## Description of the task
Filter the data for lines with the word "rights" and copy those lines.

--- Dataset extract ---

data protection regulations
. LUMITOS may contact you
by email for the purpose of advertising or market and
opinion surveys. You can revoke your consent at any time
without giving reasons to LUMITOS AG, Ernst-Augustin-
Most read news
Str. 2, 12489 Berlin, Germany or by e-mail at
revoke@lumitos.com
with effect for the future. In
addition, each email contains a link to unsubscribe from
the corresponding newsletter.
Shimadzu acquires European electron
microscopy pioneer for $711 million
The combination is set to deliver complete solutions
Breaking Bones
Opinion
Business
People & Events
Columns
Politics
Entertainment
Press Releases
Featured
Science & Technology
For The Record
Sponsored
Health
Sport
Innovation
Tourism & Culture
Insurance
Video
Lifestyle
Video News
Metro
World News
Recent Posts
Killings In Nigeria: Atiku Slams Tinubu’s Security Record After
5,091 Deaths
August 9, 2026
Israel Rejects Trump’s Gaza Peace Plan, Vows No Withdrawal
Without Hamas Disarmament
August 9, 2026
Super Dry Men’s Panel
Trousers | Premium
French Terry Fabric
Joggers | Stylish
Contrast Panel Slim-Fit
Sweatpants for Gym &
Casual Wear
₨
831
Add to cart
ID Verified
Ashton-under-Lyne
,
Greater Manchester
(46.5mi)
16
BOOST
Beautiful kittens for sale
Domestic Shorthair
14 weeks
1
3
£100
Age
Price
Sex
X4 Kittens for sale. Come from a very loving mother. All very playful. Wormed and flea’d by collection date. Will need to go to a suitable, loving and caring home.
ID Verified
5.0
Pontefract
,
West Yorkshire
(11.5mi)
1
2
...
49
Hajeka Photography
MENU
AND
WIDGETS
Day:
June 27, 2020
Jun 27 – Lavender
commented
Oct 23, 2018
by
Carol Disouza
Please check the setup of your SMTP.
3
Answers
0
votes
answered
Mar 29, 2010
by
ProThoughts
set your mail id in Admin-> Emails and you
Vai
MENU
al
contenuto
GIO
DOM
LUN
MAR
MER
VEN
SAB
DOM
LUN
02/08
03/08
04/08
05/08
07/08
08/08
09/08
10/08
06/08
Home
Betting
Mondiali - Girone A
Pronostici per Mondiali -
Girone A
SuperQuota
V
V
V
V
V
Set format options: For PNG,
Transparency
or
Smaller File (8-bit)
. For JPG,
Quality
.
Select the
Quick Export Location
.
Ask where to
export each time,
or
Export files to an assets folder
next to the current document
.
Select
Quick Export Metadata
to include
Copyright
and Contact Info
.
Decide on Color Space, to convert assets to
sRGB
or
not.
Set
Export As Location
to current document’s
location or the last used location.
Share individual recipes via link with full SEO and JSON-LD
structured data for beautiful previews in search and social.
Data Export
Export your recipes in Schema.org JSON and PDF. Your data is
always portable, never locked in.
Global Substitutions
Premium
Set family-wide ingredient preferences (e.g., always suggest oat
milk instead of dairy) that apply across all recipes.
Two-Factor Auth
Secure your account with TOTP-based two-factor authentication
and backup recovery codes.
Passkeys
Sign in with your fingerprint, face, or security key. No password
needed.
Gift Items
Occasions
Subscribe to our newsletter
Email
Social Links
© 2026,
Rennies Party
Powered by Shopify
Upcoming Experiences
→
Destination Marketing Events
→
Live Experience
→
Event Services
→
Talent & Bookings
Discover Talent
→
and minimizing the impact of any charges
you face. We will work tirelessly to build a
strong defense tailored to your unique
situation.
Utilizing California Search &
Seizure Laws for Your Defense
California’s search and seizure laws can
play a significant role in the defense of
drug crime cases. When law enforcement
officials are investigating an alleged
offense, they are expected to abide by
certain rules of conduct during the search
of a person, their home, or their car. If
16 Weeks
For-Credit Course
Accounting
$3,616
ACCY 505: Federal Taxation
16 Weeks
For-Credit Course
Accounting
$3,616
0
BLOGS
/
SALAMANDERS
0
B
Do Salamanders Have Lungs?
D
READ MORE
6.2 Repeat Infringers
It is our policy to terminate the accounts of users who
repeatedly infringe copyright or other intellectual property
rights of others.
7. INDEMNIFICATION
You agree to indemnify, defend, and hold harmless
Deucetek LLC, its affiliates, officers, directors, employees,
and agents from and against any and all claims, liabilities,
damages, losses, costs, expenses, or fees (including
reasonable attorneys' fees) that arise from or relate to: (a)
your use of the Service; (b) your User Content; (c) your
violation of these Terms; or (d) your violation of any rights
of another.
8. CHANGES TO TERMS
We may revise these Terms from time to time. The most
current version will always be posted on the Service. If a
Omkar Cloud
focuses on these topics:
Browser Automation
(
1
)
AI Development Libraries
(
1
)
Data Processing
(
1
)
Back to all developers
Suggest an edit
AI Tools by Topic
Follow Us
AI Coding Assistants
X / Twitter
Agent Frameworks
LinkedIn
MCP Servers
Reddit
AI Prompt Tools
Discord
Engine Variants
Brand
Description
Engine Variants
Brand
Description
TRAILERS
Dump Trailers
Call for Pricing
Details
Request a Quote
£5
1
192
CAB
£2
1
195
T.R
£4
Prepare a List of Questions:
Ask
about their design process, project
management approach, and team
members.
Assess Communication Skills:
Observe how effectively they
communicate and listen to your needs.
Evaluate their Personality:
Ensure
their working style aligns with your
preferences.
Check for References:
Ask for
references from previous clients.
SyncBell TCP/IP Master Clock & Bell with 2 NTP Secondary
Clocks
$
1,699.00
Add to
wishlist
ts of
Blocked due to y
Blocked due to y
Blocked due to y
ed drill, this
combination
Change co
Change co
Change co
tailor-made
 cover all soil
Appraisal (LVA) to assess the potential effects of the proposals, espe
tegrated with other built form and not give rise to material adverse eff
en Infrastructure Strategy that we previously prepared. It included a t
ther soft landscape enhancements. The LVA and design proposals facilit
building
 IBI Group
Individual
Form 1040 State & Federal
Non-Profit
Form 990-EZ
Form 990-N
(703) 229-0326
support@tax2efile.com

---

## Exercise output
rights of others.
violation of these Terms; or (d) your violation of any rights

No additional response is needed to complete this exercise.